**What this task involves:** Keep only the lines of the listing below that contain the string "Teyssode", copying each one in full. Uppercase and lowercase letters count as different.

━━━ Materials provided ━━━

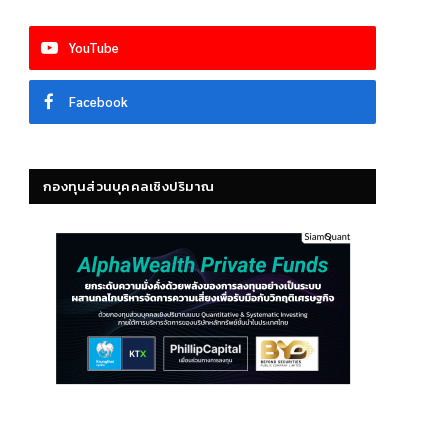
YouTube
Facebook
กองทุนส่วนบุคคลเชิงปริมาณ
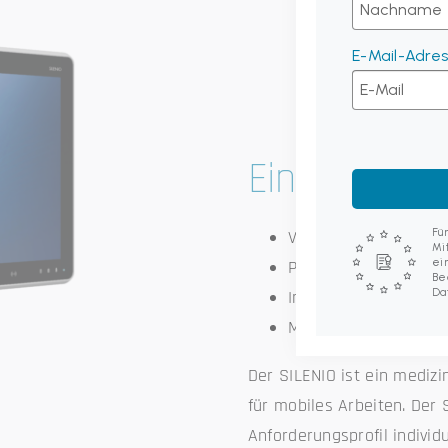
E-Mail-Adre
Einsatzgebi
Fü
Verwaltungsaufgabe
Mi
ei
Patientenbetreuung
Be
Da
Intensivstation
Mobile Visite (auf Ro
Der SILENIO ist ein medizi
für mobiles Arbeiten. Der 
Anforderungsprofil individu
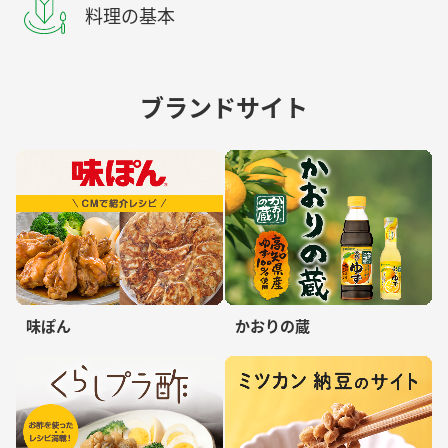
料理の基本
ブランドサイト
味ぽん
かおりの蔵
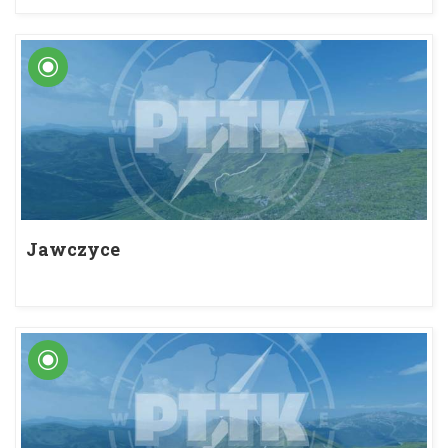
Jawczyce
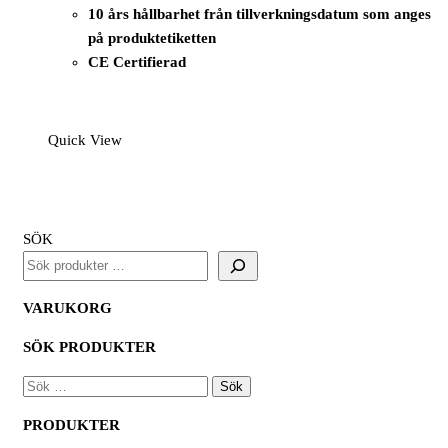
10 års hållbarhet från tillverkningsdatum som anges
på produktetiketten
CE Certifierad
Quick View
SÖK
VARUKORG
SÖK PRODUKTER
SÖK
EFTER:
PRODUKTER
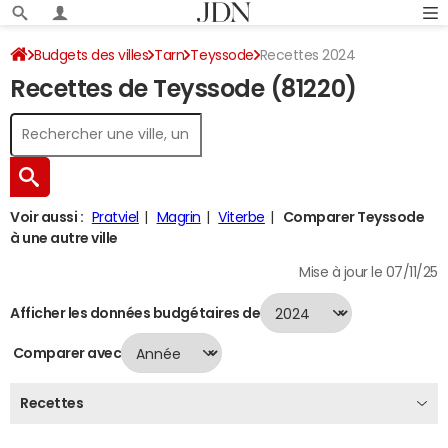
Budgets des villes
Tarn
Teyssode
Recettes 2024
Recettes de Teyssode (81220)
Voir aussi :
Pratviel
Magrin
Viterbe
Comparer Teyssode
à une autre ville
Mise à jour le 07/11/25
Afficher les données budgétaires de
Comparer avec
Recettes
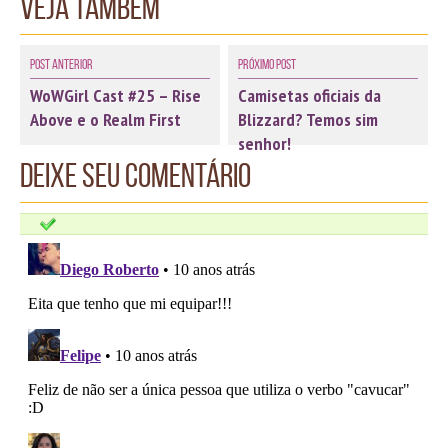
Veja também
Post Anterior
Próximo Post
WoWGirl Cast #25 – Rise
Camisetas oficiais da
Above e o Realm First
Blizzard? Temos sim
senhor!
Deixe seu comentário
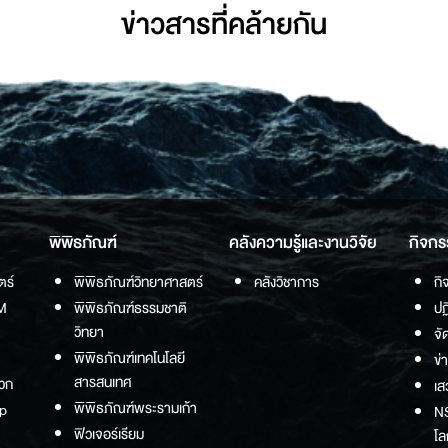
ข่าวสารที่่คล้ายกัน
พิพิธภัณฑ์
คลังความรู้และงานวิจัย
กิจกร
ตร์
พิพิธภัณฑ์วิทยาศาสตร์
คลังวิชาการ
กิ
M
พิพิธภัณฑ์ธรรมชาติ
ปฏ
วิทยา
จั
พิพิธภัณฑ์เทคโนโลยี
ข่
สารสนเทศ
วก
เส
พิพิธภัณฑ์พระรามเก้า
p
NS
ฟิวเจอร์เรียม
โล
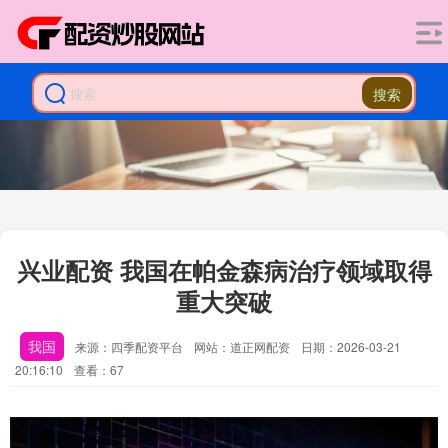
搜索
兴业配资 我国在帕金森病治疗领域取得
重大突破
我国
来源：四季配资平台
网站：道正网配资
日期：2026-03-21
20:16:10
查看：67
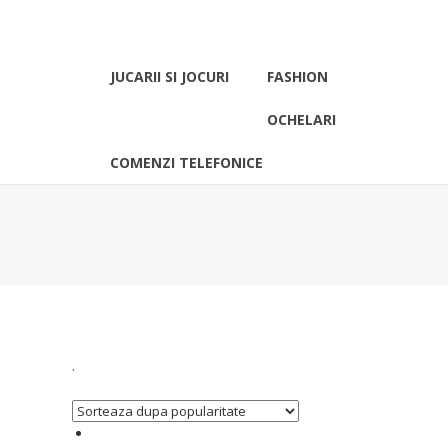
JUCARII SI JOCURI
FASHION
OCHELARI
COMENZI TELEFONICE
.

━━━

**Answer to the exercise:**
Teyssode
Recettes de Teyssode (81220)
Comparer Teyssode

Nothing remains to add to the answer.